La atroz fiereza y la posterior esclavitud son hechos atemporales que no olvidaremos.
No terminaría de enunciar ferocidades, pero no puedo prolongar éstas líneas con más pormenores, de tanta brutalidad.
Todos sucumbieron como héroes y aquella mortandad, aquel bárbaro escarmiento que sufrieron los nuestros… lo grito alto y con voz potente, para que se me atienda, que tamaña atrocidad se la debemos a los verdugos y criminales de Suchet, pero también a los cobardes como Campoverde, Sarsfield, Contreras, Cano, Eroles, Courten, a los miembros de la propia Junta… a los cobardes y cabrones que nos abandonaron, que proyectaron su huída dejando tan solo una misiva a Suchet en la que le instaban piedad para los civiles, lo que me manifiesta que sabían lo que iba a acontecer con nuestras vidas.

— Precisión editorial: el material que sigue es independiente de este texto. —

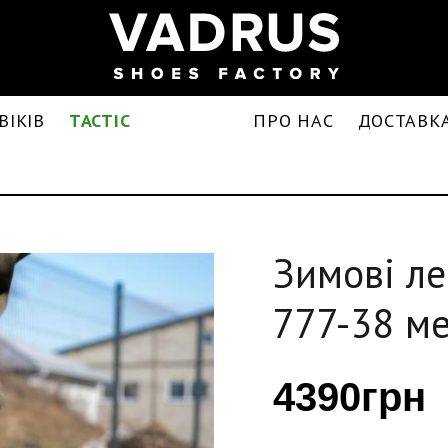
ВІКІВ
TACTIC
ПРО НАС
ДОСТАВКА
Зимові ле
777-38 м
4390грн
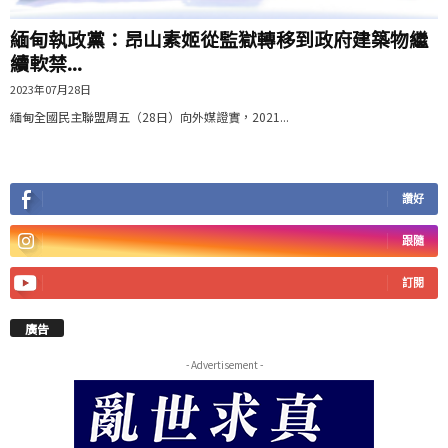
緬甸執政黨：昂山素姬從監獄轉移到政府建築物繼
續軟禁...
2023年07月28日
緬甸全國民主聯盟周五（28日）向外媒證實，2021...
讚好
跟隨
訂閱
廣告
- Advertisement -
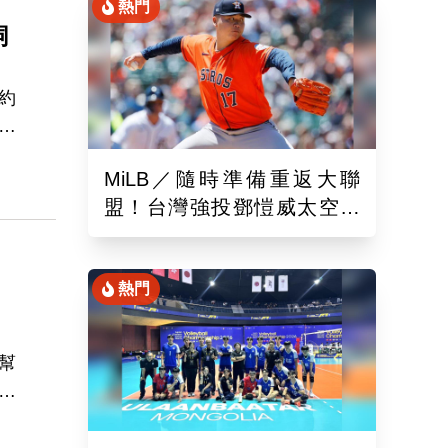
熱門
飼
約
心
，
MiLB／隨時準備重返大聯
盟！台灣強投鄧愷威太空人
3A登板後援1.2局飆3K
熱門
幫
心
助
用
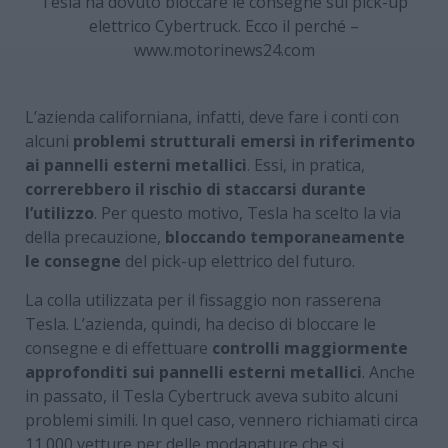
Tesla ha dovuto bloccare le consegne sul pick-up
elettrico Cybertruck. Ecco il perché –
www.motorinews24.com
L’azienda californiana, infatti, deve fare i conti con
alcuni
problemi strutturali emersi in riferimento
ai pannelli esterni metallici
. Essi, in pratica,
correrebbero il rischio di staccarsi durante
l’utilizzo
. Per questo motivo, Tesla ha scelto la via
della precauzione,
bloccando temporaneamente
le consegne
del pick-up elettrico del futuro.
La colla utilizzata per il fissaggio non rasserena
Tesla. L’azienda, quindi, ha deciso di bloccare le
consegne e di effettuare
controlli maggiormente
approfonditi sui pannelli esterni metallici
. Anche
in passato, il Tesla Cybertruck aveva subito alcuni
problemi simili. In quel caso, vennero richiamati circa
11.000 vetture per delle modanature che si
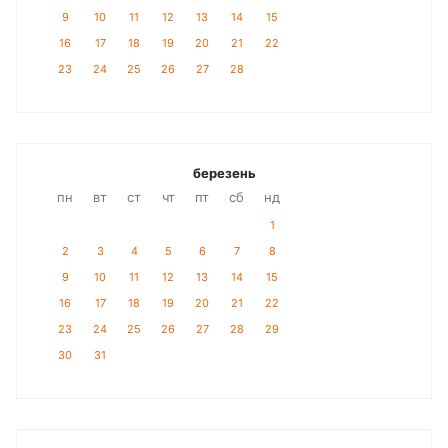
9
10
11
12
13
14
15
16
17
18
19
20
21
22
23
24
25
26
27
28
березень
пн
вт
ст
чт
пт
сб
нд
1
2
3
4
5
6
7
8
9
10
11
12
13
14
15
16
17
18
19
20
21
22
23
24
25
26
27
28
29
30
31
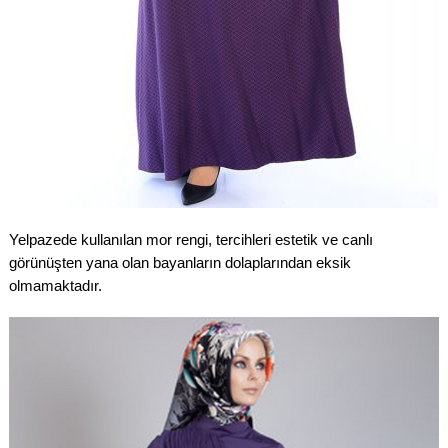
Yelpazede kullanılan mor rengi, tercihleri estetik ve canlı
görünüşten yana olan bayanların dolaplarından eksik
olmamaktadır.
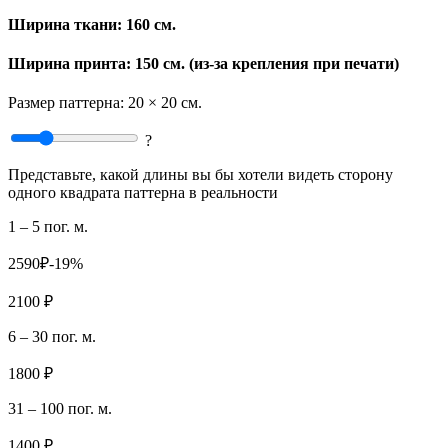
Ширина ткани:
160 см.
Ширина принта: 150 см. (из-за крепления при печати)
Размер паттерна:
20 × 20 см.
?
Представьте, какой длины вы бы хотели видеть сторону
одного квадрата паттерна в реальности
1 – 5 пог. м.
2590₽
-19%
2100 ₽
6 – 30 пог. м.
1800 ₽
31 – 100 пог. м.
1400 ₽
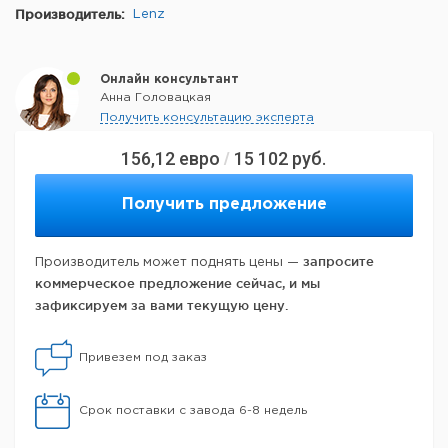
Производитель:
Lenz
Онлайн консультант
Анна Головацкая
Получить консультацию эксперта
156,12
евро
15 102
руб.
/
Получить предложение
запросите
Производитель может поднять цены —
коммерческое предложение сейчас, и мы
зафиксируем за вами текущую цену.
Привезем под заказ
Срок поставки с завода 6-8 недель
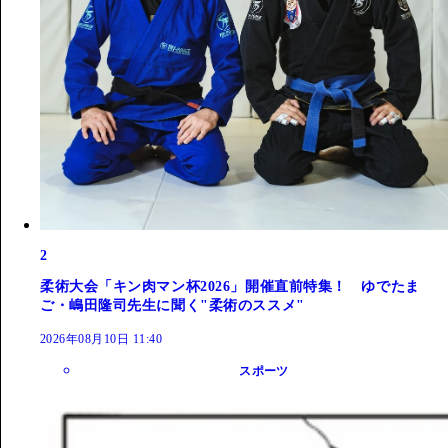
2
柔術大会「キン肉マン杯2026」開催直前特集！ ゆでたま
ご・嶋田隆司先生に聞く"柔術のススメ"
2026年08月10日 11:40
スポーツ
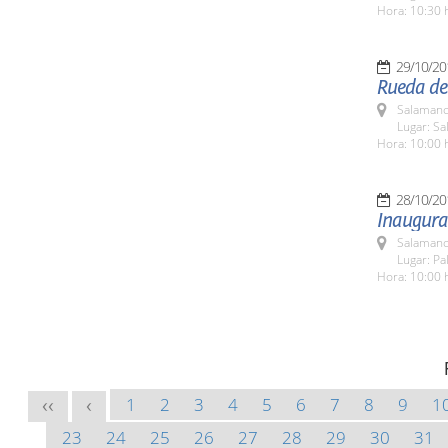
Hora: 10:30 
29/10/20
Rueda de 
Salamanc
Lugar: Sa
Hora: 10:00 
28/10/20
Inaugurac
Salamanc
Lugar: Pa
Hora: 10:00 
1
2
3
4
5
6
7
8
9
1
<<
<
23
24
25
26
27
28
29
30
31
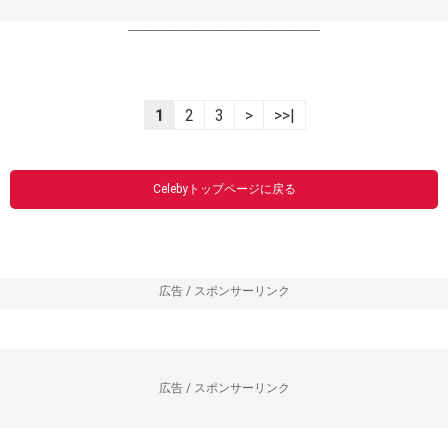
----------------------------------------------------------------
1
2
3
>
>>|
Celebyトップページに戻る
広告 / スポンサーリンク
広告 / スポンサーリンク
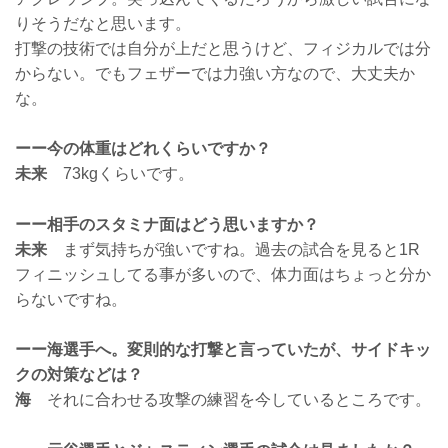
りそうだなと思います。
打撃の技術では自分が上だと思うけど、フィジカルでは分
からない。でもフェザーでは力強い方なので、大丈夫か
な。
ーー今の体重はどれくらいですか？
未来
73kgくらいです。
ーー相手のスタミナ面はどう思いますか？
未来
まず気持ちが強いですね。過去の試合を見ると1R
フィニッシュしてる事が多いので、体力面はちょっと分か
らないですね。
ーー海選手へ。変則的な打撃と言っていたが、サイドキッ
クの対策などは？
海
それに合わせる攻撃の練習を今しているところです。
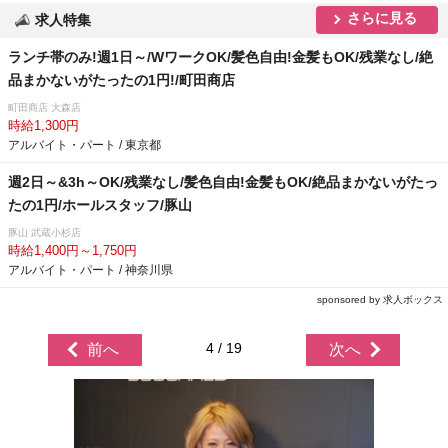
さらに見る
求人特集
ランチ帯のみ!週1日～/WワークOK/髪色自由!金髪もOK/残業なし/絶
品まかないがたったの1円!/町田商店
町田商店 大森店
時給1,300円
アルバイト・パート / 東京都
週2日～&3h～OK/残業なし/髪色自由!金髪もOK/絶品まかないがたっ
たの1円/ホールスタッフ/豚山
豚山 武蔵小杉店
時給1,400円～1,750円
アルバイト・パート / 神奈川県
sponsored by 求人ボックス
4 / 19
前へ
次へ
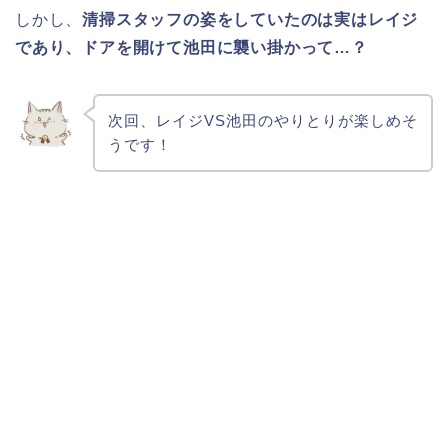
しかし、
清掃スタッフの姿をしていたのは実はレイジ
であり、ドアを開けて池田に襲い掛かって…？
次回、レイジVS池田のやりとりが楽しめそ
うです！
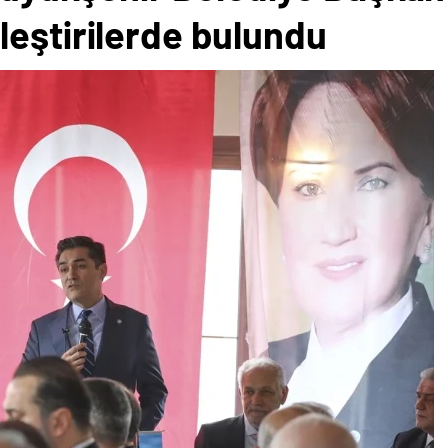
leştirilerde bulundu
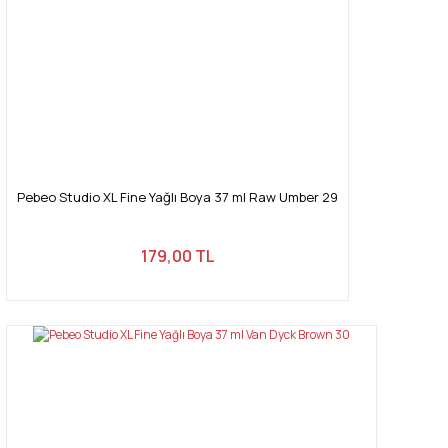
Pebeo Studio XL Fine Yağlı Boya 37 ml Raw Umber 29
179,00 TL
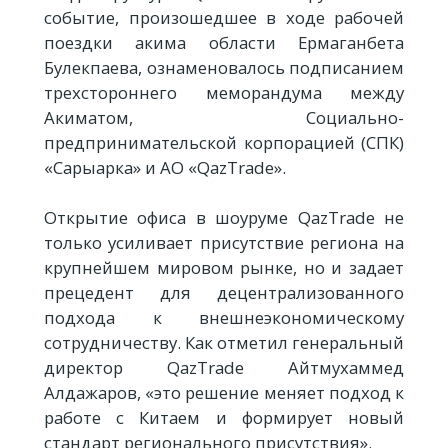
событие, произошедшее в ходе рабочей
поездки акима области Ермаганбета
Булекпаева, ознаменовалось подписанием
трехстороннего меморандума между
Акиматом, Социально-
предпринимательской корпорацией (СПК)
«Сарыарка» и АО «QazTrade».
Открытие офиса в шоуруме QazTrade не
только усиливает присутствие региона на
крупнейшем мировом рынке, но и задает
прецедент для децентрализованного
подхода к внешнеэкономическому
сотрудничеству. Как отметил генеральный
директор QazTrade Айтмухаммед
Алдажаров, «это решение меняет подход к
работе с Китаем и формирует новый
стандарт регионального присутствия».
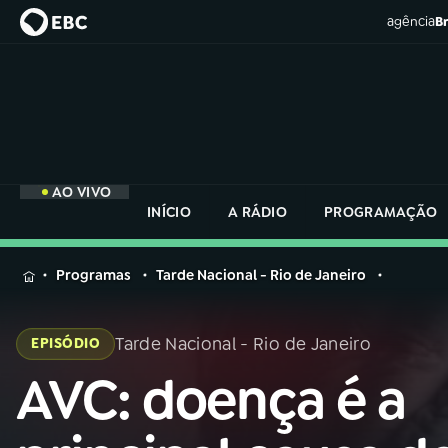
agência
Br
AO VIVO
INÍCIO
A RÁDIO
PROGRAMAÇÃO
MENU
Programas
Tarde Nacional - Rio de Janeiro
Buscar
na
Tarde Nacional - Rio de Janeiro
EPISÓDIO
Rádio
Buscar
Nacional
AVC: doença é a
Buscar
na
Rádio
AO VIVO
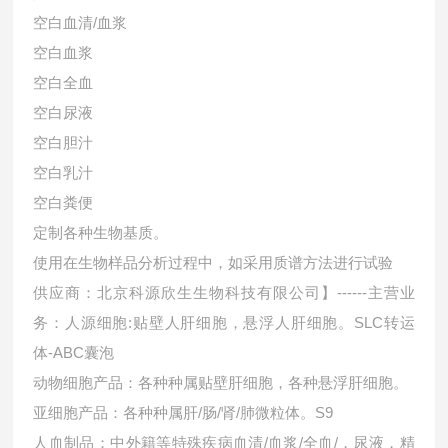
空白血清/血浆
空白血浆
空白全血
空白尿液
空白胆汁
空白乳汁
空白粪便
定制各种生物基质。
使用在生物样品分析过程中，如采用质谱方法进行试验
供应商：北京科源欣生生物科技有限公司】------主营业
务：人源细胞:贴壁人肝细胞，悬浮人肝细胞。SLC转运
体-ABC囊泡
动物细胞产品：各种种属贴壁肝细胞，各种悬浮肝细胞。
亚细胞产品：各种种属肝/肠/肾/肺微粒体。S9
人血制品：中外籍等特殊疾病血清/血浆/全血/，尿液，精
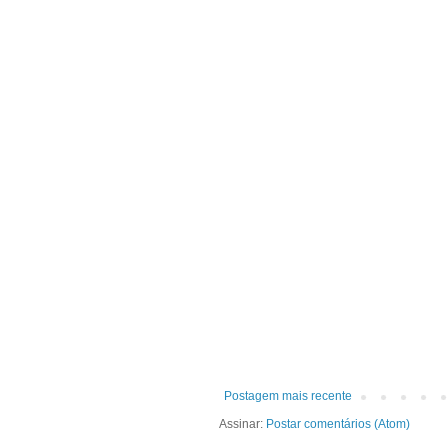
Postagem mais recente
Assinar:
Postar comentários (Atom)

Por eso, y solo por eso, es por lo que la Historia debe un resarcimiento a Tarragona y sus muertos, sus héroes, y quizás por eso, porque había tanta y tanta porquería que encubrir, nunca se la han concedido, pero como os dije al principio, yo me he propuesto que esta barbarie se sepa por todos, para que vociferéis conmigo y con orgullo, yo soy de Tarragona y yo no me rendí jamás.
Continuad vociferando: a mi abuelo lo degollaron los gabachos, a mi hermana la quebrantaron y acuchillaron, a mi padre lo golpearon y asesinaron a traición, a mi madre la descuartizaron en mi presencia, a mi hermano le cortaron la cabeza y la hundieron en una pica mientras recorrían a lomos de un caballo las travesías, mi hogar fue saqueado, incendiado, yo fui herido y apaleado, desnudado y obligado a quemar los cuerpos de los míos, y luego, luego viví la esclavitud posterior durante tres largos años, pero esa es otra historia que quizás algún día os cuente, si la vida me da un último respiro para ello.
Me dirijo a vosotros, custodios de la memoria de esta ciudad, descendientes de aquellos grandes hombres y mujeres. Corred la voz de la traición, de la perfidia, y señalad a los culpables, para que mueran de vergüenza, si es que la tienen.